--- Assignment ---
Of the records below, reproduce only the span that opens with the line containing "(758, 389) = (561, 270): grey teapot -> none" and closes with the last line.

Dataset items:
..........

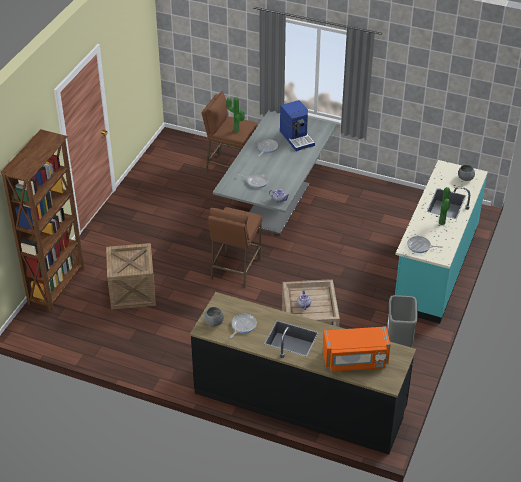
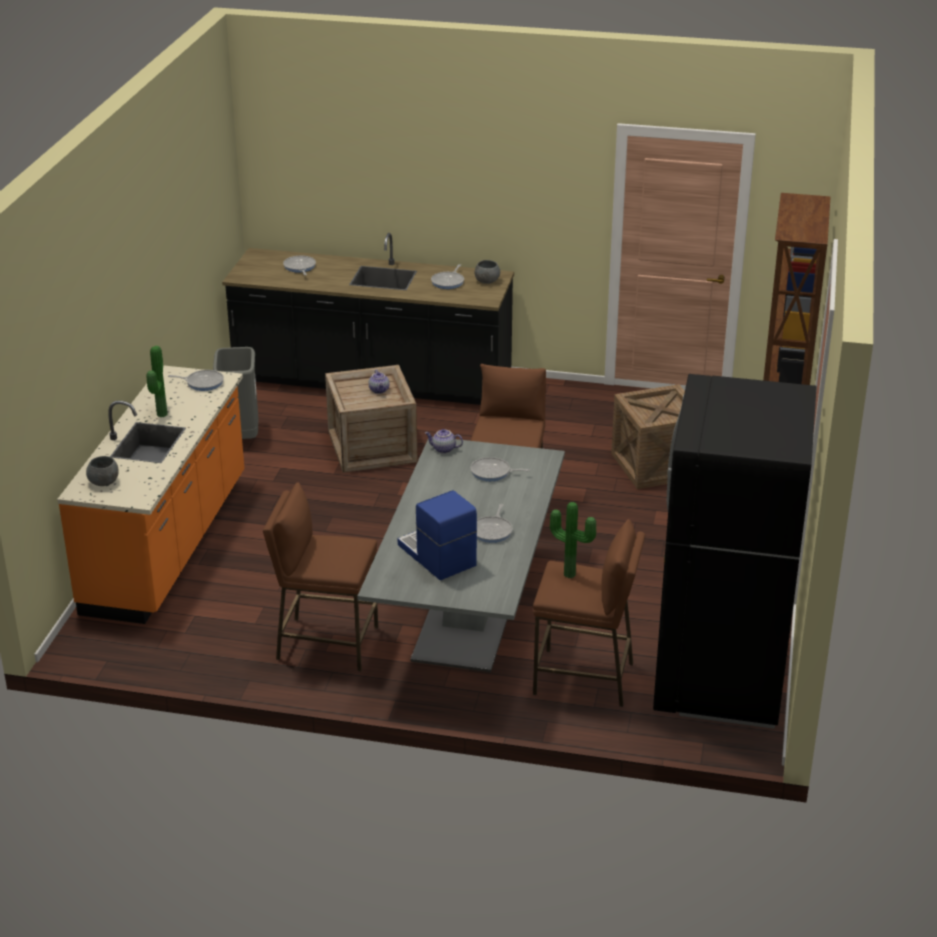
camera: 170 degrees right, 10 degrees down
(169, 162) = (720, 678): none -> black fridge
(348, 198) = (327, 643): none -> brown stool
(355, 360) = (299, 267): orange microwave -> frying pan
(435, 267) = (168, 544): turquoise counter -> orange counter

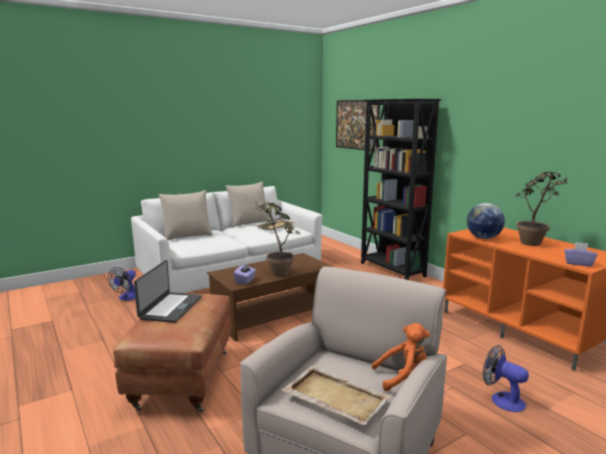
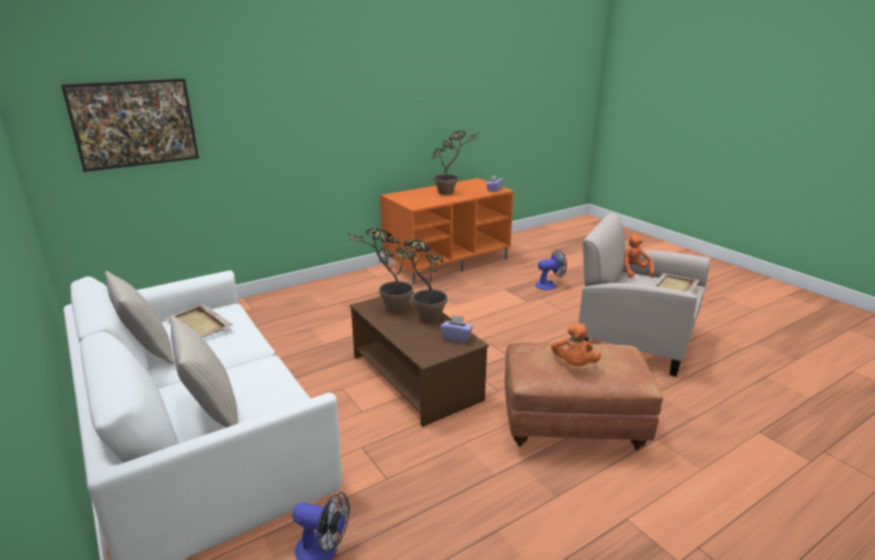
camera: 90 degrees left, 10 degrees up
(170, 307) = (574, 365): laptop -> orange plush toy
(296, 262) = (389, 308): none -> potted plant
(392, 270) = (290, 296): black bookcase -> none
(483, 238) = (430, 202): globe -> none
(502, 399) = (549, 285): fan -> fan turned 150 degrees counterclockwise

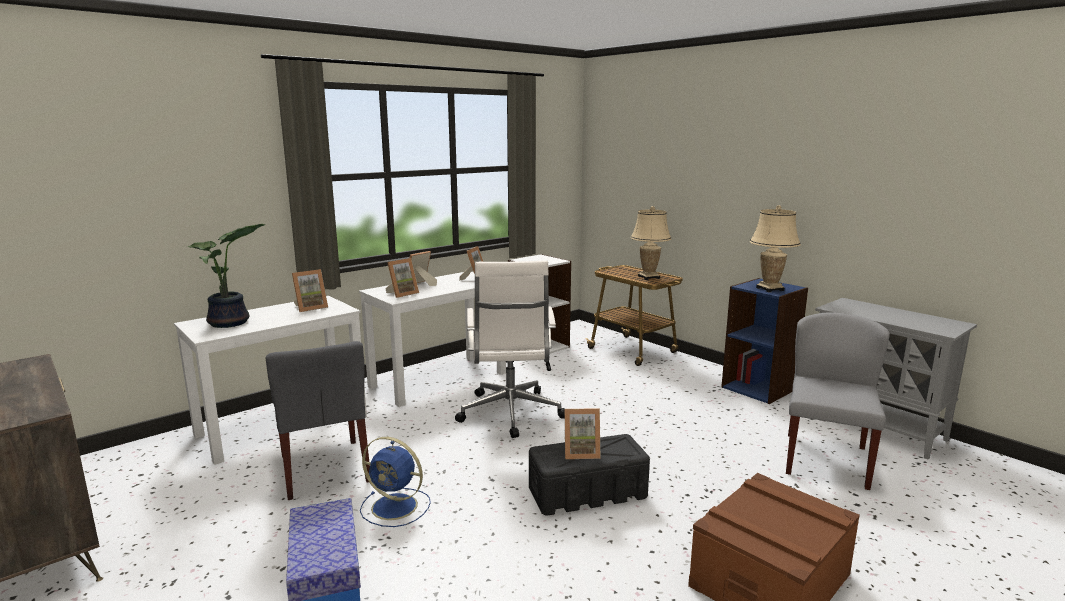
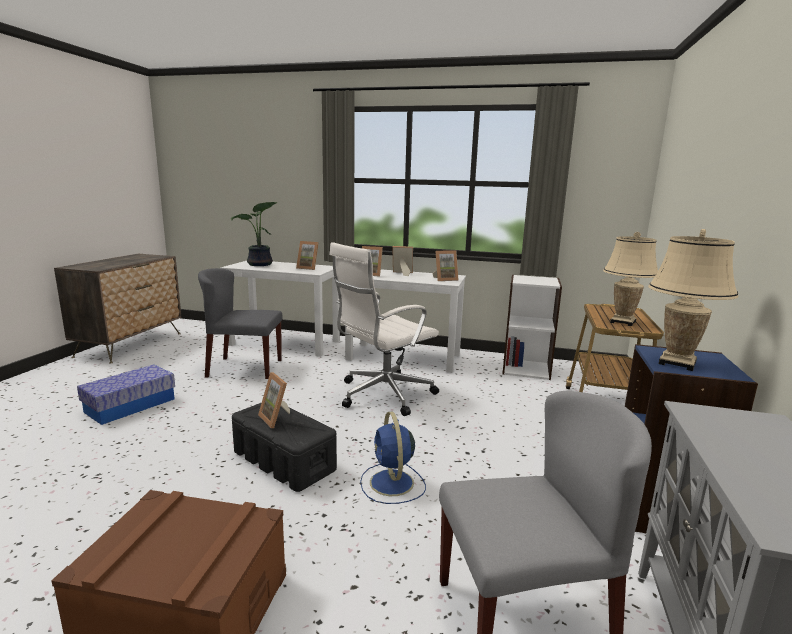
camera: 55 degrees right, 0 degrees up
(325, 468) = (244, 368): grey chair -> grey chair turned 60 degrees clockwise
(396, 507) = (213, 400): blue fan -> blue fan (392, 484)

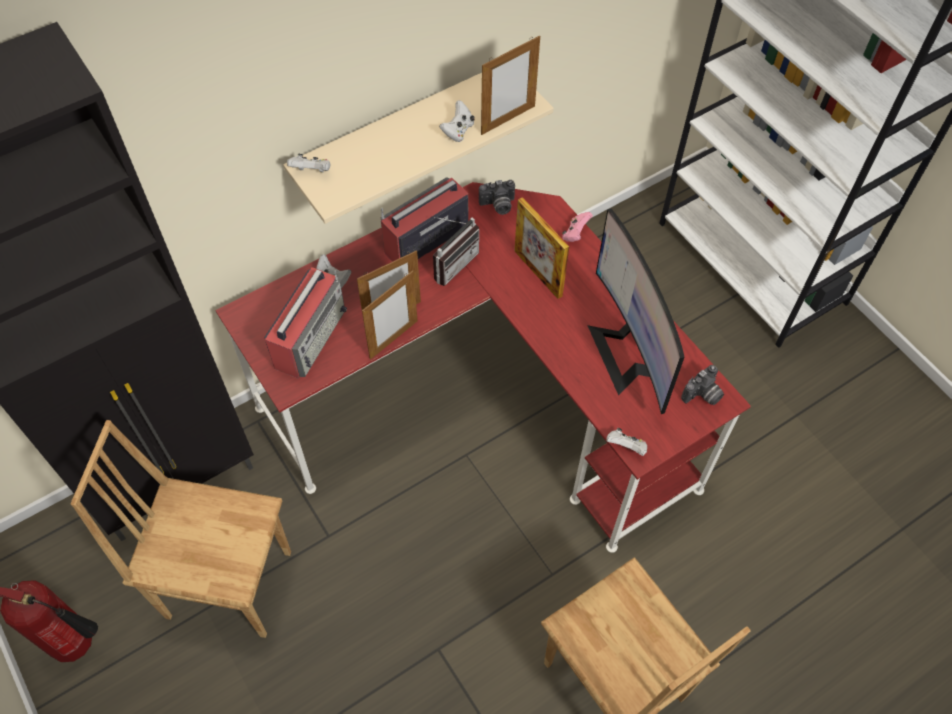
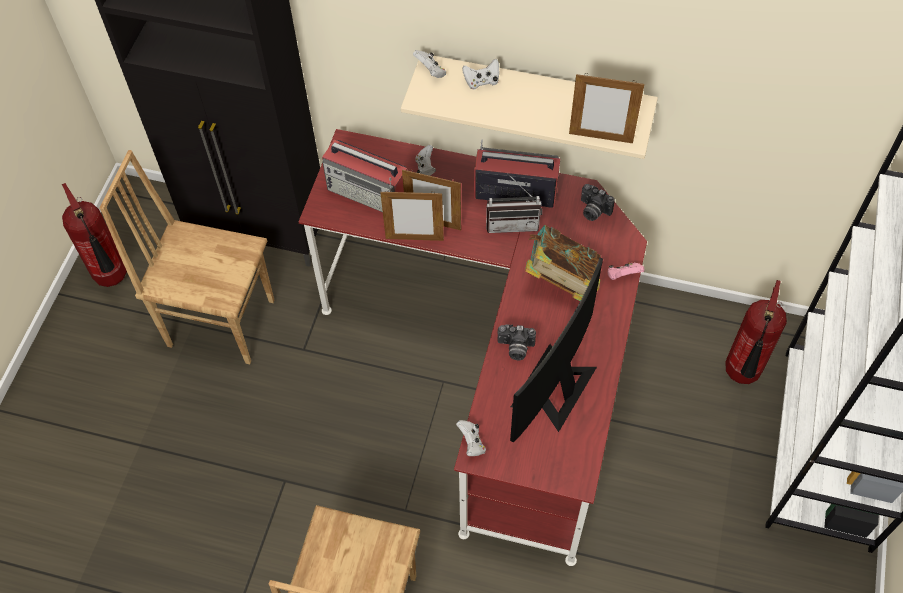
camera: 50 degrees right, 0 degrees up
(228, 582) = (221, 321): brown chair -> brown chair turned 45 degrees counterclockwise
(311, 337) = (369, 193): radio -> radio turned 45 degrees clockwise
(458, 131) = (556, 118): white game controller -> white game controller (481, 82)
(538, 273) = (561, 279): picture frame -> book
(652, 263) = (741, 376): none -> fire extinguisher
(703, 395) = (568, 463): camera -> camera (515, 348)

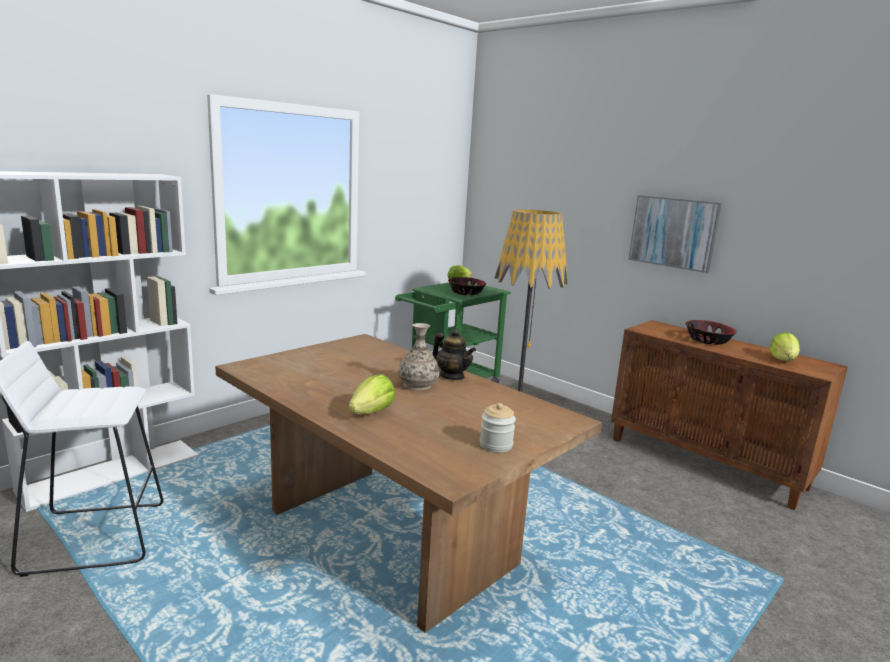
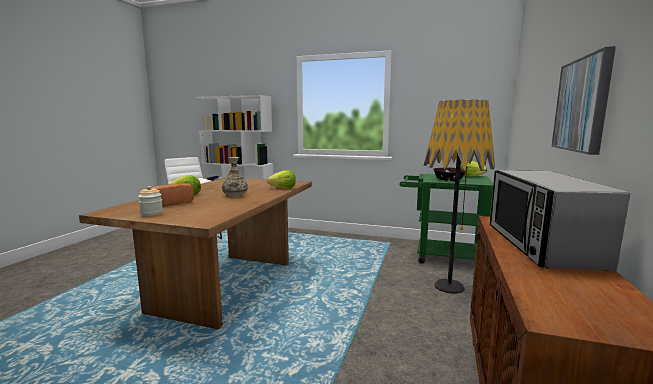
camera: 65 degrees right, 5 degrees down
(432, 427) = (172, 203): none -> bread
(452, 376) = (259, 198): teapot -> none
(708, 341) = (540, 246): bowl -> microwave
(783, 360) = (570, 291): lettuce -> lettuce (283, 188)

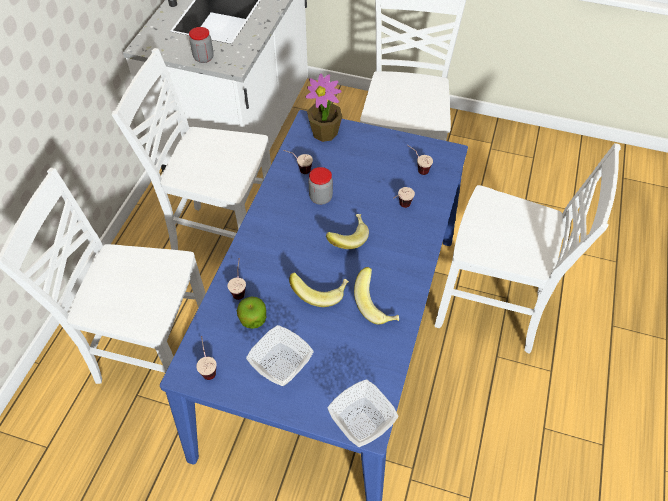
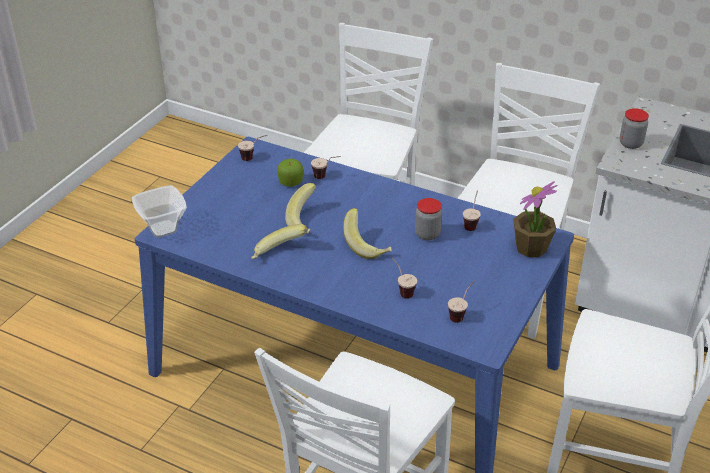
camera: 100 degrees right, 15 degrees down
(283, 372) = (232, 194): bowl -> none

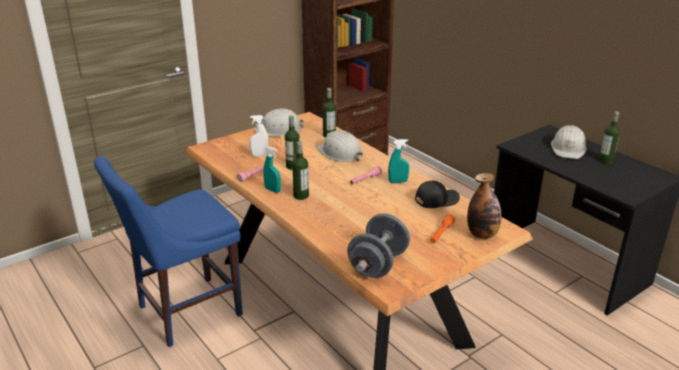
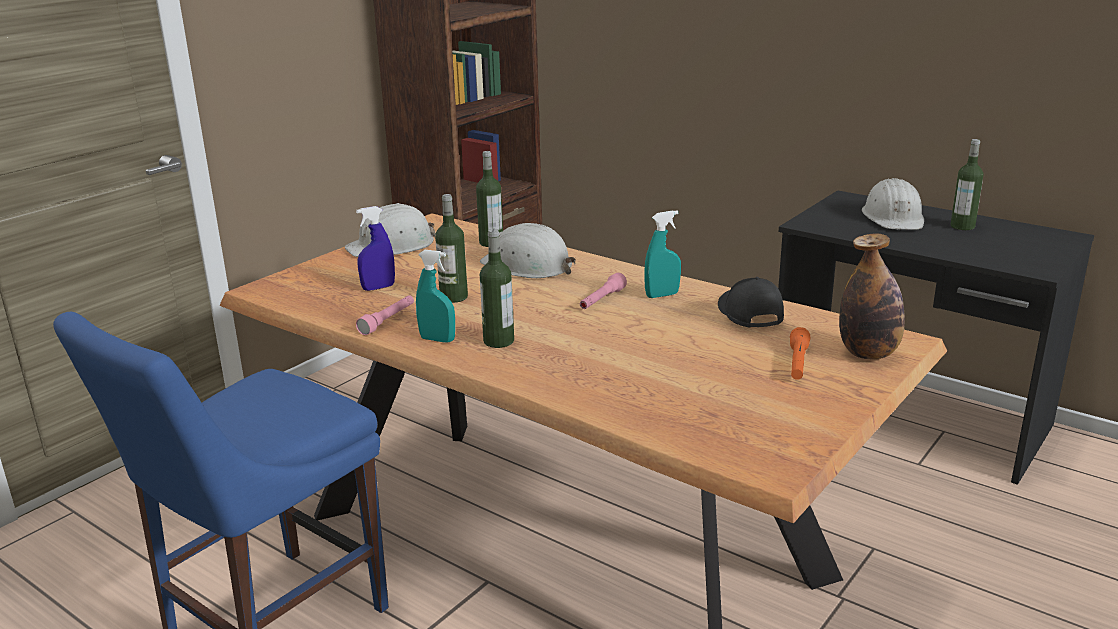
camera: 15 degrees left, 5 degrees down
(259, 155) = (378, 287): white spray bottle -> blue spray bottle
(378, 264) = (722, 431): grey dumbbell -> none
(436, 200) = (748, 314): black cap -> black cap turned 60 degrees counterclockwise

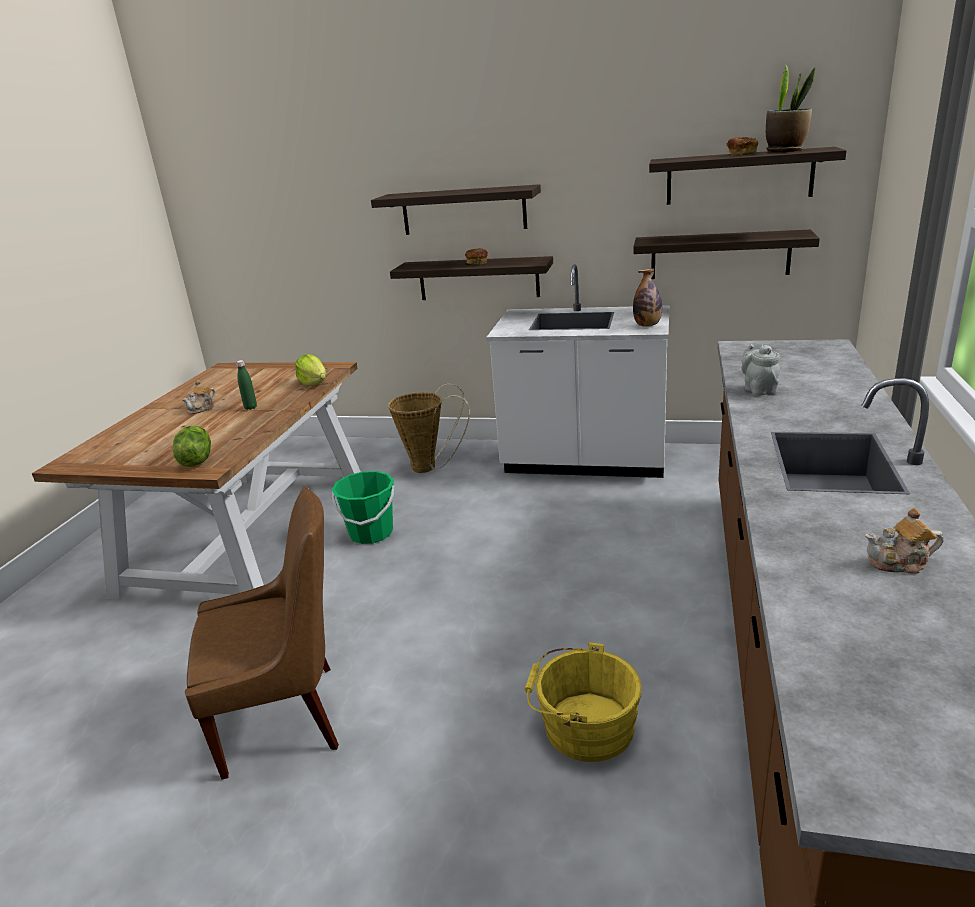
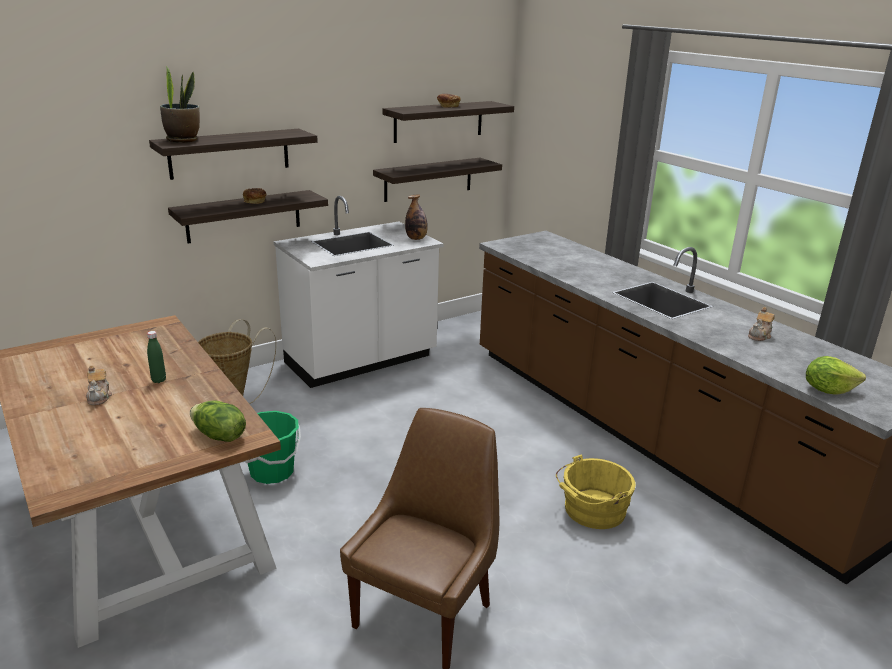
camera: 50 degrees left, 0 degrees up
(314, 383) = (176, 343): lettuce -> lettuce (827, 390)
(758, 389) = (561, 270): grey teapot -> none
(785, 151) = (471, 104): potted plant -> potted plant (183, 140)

..........

--- Solution ---
(758, 389) = (561, 270): grey teapot -> none
(785, 151) = (471, 104): potted plant -> potted plant (183, 140)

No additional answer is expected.